AYTEN ŞİMŞİR
Geçtiğimiz Aralık ayından itibaren büyük bir hızla yayılarak şimdiye kadar Dünya genelinde 1 milyon 2 bin 561 insanın yaşamını yitirmesine neden olan Korona Virüsü birçok ülkede okulların, resmi dairelerin ve daha birçok iş yerinin kontrollü bir şekilde açılmasına, kimi alanlarda iş gücünün pasif duruma çekilmesine, birçok inanç kurumunun cenaze hizmetleri dışında kapatılmasına kadar giden önlemler dizisi ile adeta sosyal yaşamı ters düz etmiş durumda. Avrupa Birliği ülkelerinin güçlü ekonomik paketleri yanında salgını önlemeyi hedefleyen stratejiler, geniş kapsamlı programlar, yasaklar ve olası erzak stoklarının nasıl yapılması gerektiği en çok konuşulan konular arasında ilk sırayı alıyor. Diğer yandan vaka ve hastayı ayırd etmek gerektiğini dile getiren, hijyene ilişkin tedbirler öğütleyen basın açıklamaları ve sanki hiç var olmamışlar, yoklarmış bizimle aynı havayı solumamışlar gibi sadece rakamlarla ifade edilerek yapayalnız – vedasız ölüme giden isimsiz korona sayıları hemen her gün hatta her an gündemimizde.

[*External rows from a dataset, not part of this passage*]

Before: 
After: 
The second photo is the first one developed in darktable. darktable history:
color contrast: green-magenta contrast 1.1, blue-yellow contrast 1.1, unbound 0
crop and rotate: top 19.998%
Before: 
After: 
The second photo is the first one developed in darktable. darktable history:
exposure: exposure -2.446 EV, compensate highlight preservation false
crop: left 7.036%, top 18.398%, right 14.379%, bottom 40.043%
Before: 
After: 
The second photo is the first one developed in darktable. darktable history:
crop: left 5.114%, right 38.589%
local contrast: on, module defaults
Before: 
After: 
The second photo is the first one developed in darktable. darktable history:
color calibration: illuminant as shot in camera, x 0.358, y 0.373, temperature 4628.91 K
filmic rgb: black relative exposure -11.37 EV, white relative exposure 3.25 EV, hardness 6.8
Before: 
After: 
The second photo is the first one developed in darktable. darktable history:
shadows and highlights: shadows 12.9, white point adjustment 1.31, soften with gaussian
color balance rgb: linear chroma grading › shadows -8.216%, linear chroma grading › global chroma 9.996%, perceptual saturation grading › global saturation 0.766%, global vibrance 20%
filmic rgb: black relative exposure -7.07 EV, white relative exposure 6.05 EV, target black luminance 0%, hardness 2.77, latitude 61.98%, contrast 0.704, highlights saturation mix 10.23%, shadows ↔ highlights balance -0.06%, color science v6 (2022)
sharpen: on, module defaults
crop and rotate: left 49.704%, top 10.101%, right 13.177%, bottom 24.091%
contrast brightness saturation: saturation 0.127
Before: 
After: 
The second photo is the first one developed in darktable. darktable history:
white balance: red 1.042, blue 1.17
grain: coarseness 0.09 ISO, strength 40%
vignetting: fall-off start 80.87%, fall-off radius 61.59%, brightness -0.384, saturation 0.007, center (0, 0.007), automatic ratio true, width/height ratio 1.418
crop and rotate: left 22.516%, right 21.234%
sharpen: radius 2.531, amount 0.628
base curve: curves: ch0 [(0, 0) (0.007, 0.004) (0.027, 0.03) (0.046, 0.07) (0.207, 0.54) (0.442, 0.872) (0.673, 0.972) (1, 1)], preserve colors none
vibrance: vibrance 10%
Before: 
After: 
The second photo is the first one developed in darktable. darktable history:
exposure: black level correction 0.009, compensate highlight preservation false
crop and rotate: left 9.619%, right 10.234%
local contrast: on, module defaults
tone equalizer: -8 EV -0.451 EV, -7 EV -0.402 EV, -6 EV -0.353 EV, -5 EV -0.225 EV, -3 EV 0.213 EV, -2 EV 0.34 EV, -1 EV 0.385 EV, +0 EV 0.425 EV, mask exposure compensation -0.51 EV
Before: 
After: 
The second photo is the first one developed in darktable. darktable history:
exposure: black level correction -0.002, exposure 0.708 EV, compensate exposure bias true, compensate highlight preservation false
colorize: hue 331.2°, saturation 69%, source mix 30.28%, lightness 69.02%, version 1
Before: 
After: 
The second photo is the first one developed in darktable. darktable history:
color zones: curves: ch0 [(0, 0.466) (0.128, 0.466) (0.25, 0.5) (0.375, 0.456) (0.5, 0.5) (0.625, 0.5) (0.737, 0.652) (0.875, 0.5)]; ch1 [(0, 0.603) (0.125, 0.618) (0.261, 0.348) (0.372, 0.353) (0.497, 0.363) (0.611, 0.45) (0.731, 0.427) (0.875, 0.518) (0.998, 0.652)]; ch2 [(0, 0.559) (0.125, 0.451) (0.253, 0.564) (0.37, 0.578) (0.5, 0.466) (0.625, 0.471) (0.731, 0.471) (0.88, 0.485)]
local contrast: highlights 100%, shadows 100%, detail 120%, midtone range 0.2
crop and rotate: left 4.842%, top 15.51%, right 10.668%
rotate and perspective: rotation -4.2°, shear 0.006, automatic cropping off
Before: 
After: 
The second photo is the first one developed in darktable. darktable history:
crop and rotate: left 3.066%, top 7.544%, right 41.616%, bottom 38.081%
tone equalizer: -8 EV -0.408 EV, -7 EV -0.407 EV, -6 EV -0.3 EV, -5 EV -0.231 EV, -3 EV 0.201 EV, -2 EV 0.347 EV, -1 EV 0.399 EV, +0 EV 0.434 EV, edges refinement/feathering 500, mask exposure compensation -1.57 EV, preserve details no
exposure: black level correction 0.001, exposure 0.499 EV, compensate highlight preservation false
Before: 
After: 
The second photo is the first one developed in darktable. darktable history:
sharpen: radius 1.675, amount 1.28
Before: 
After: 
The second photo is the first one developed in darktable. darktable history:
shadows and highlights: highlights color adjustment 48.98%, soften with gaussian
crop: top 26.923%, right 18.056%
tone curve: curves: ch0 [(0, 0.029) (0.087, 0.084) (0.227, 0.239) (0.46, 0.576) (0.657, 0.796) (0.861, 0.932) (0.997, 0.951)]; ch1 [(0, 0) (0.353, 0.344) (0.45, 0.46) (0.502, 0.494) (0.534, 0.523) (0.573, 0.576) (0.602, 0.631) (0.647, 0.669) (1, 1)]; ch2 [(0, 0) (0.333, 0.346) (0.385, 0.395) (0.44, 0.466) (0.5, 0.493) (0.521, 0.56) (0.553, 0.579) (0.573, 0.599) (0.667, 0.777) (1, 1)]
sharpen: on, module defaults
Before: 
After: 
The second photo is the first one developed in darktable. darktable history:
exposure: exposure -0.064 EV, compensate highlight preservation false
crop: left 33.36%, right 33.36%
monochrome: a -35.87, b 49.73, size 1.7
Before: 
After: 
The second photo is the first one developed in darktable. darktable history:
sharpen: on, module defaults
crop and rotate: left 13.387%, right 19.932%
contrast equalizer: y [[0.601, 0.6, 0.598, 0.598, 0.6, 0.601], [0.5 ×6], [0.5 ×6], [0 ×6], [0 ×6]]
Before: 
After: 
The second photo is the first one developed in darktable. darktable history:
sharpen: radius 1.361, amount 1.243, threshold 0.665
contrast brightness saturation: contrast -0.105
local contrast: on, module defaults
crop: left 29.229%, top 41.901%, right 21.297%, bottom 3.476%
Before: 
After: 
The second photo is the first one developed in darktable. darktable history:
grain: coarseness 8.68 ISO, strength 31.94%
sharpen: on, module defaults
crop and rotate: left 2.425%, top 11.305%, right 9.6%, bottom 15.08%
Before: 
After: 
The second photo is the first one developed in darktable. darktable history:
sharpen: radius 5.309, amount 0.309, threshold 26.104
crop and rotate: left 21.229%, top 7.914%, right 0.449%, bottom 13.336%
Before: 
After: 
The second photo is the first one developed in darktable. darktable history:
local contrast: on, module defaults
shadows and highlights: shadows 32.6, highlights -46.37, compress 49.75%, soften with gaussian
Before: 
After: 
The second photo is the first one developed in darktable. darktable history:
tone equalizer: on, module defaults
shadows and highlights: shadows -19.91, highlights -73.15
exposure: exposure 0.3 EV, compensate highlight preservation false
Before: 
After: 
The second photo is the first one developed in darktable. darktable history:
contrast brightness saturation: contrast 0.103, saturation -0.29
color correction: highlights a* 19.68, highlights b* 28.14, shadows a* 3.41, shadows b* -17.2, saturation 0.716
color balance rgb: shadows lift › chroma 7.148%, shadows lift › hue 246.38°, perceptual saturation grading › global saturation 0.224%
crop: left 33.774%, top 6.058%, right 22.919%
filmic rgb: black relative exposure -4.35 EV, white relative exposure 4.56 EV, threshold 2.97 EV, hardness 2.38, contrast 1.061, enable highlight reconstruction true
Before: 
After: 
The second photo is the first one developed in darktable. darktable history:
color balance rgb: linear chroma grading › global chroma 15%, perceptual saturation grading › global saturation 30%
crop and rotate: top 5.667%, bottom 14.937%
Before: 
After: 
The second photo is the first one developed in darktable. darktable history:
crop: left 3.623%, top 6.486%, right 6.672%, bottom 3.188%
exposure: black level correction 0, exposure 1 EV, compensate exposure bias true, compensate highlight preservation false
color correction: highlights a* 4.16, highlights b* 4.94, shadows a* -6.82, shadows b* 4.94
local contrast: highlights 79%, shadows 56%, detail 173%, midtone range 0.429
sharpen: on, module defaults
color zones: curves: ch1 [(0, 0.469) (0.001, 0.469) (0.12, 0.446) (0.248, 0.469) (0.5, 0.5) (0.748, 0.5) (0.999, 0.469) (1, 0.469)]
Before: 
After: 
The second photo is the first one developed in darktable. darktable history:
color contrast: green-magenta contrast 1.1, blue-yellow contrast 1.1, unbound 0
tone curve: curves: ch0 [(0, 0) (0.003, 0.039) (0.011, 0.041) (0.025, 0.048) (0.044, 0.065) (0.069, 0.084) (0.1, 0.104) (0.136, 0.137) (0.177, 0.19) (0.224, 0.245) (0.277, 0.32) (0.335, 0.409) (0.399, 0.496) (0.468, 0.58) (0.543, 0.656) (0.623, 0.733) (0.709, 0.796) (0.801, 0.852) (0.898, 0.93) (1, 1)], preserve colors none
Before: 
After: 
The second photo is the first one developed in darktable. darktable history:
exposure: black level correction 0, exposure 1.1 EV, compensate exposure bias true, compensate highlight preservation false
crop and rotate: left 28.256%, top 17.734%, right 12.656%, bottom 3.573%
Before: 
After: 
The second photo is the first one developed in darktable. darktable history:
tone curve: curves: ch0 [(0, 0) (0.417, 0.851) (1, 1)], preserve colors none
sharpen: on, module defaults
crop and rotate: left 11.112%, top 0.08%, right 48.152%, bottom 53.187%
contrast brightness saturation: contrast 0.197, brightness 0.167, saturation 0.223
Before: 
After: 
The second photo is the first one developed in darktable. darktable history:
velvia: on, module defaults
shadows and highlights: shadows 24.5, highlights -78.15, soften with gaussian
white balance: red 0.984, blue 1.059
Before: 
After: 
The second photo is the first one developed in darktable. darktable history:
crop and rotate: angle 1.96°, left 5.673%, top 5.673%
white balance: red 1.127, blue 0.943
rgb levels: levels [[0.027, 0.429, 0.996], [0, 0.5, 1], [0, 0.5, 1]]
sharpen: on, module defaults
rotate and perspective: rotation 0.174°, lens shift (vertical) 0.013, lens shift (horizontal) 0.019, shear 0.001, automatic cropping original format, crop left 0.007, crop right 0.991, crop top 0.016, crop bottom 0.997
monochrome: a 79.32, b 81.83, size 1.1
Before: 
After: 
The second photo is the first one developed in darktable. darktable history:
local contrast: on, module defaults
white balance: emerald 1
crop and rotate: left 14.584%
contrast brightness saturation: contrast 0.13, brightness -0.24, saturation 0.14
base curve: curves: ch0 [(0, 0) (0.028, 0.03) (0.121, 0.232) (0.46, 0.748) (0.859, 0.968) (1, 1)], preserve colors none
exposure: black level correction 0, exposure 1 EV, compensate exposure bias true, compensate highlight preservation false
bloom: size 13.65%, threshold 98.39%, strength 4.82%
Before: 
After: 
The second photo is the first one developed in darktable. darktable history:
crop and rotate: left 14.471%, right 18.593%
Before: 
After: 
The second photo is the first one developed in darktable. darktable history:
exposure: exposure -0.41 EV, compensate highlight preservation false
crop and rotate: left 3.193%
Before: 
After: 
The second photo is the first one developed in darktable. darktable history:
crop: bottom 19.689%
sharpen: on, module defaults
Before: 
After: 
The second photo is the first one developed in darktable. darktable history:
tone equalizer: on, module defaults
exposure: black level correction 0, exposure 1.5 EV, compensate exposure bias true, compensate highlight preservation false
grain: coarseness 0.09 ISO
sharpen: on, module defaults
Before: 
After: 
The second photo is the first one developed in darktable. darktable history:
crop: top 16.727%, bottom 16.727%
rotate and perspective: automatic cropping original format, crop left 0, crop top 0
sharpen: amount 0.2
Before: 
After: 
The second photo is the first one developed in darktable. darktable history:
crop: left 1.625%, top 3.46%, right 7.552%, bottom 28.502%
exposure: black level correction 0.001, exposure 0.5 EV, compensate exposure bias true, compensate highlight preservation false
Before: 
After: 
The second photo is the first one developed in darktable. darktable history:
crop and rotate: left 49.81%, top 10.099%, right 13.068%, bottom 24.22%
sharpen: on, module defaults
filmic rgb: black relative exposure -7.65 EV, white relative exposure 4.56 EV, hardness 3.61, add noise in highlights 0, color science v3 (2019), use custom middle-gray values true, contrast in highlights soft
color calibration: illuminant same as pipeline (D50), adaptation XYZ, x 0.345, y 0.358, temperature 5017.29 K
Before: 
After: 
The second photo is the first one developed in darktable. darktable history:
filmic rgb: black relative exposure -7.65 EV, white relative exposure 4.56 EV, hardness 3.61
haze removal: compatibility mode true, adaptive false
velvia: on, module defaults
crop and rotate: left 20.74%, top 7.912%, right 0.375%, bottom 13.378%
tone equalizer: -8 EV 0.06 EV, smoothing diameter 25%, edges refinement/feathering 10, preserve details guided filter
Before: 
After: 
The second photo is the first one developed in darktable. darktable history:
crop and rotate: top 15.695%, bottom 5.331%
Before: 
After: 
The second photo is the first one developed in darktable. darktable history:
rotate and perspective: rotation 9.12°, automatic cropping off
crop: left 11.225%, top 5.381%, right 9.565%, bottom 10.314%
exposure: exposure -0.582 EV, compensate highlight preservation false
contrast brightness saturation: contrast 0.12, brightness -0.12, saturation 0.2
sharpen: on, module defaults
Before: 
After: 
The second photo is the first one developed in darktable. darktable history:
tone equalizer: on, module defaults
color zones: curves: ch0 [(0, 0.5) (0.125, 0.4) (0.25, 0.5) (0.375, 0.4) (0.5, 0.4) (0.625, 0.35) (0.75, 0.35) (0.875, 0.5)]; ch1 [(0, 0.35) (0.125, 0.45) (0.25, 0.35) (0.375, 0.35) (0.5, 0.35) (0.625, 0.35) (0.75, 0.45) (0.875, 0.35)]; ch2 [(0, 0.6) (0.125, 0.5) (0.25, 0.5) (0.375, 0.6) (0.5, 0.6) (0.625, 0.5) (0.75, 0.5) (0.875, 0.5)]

Öyle ki Dünya genelinde insanlara yapılan evinde kal çağrılarının, sokağa çıkma yasaklarının yerini sürü bağışıklığı söylemleri almış durumda. Mevsim kışa dönerken, vaka sayısınının yeniden artışa geçmesi hemen her alanda kaygı ve belirsizlik durumunu da aynı hızla arttırıyor. Kaygı ve belirsizlik, korku halini büyütürken, sosyal ilişkileri nerdeyse duran, günün büyük bir çoğunluğunda maskelerle yaşamak zorunda bırakılarak izole edilen ve adeta yalnızlaştırılan insanlığın , yarınlara dair umutlarını diri tutabilmek için büyük bir psikolojik savaş vermelesi elyem . Artık hepimiz maske ile yaşıyoruz, ne kadar irite edici bir cümle değil mi ? ‘Maskeyle yaşıyor olmak’ hemen hepimizin eleştirdiği mümkün mertebe uzak durmaya gayret ettiği bir hal iken, pandemi sürecinin yarattığı vazgeçilmez bir ikona dönüştü maske !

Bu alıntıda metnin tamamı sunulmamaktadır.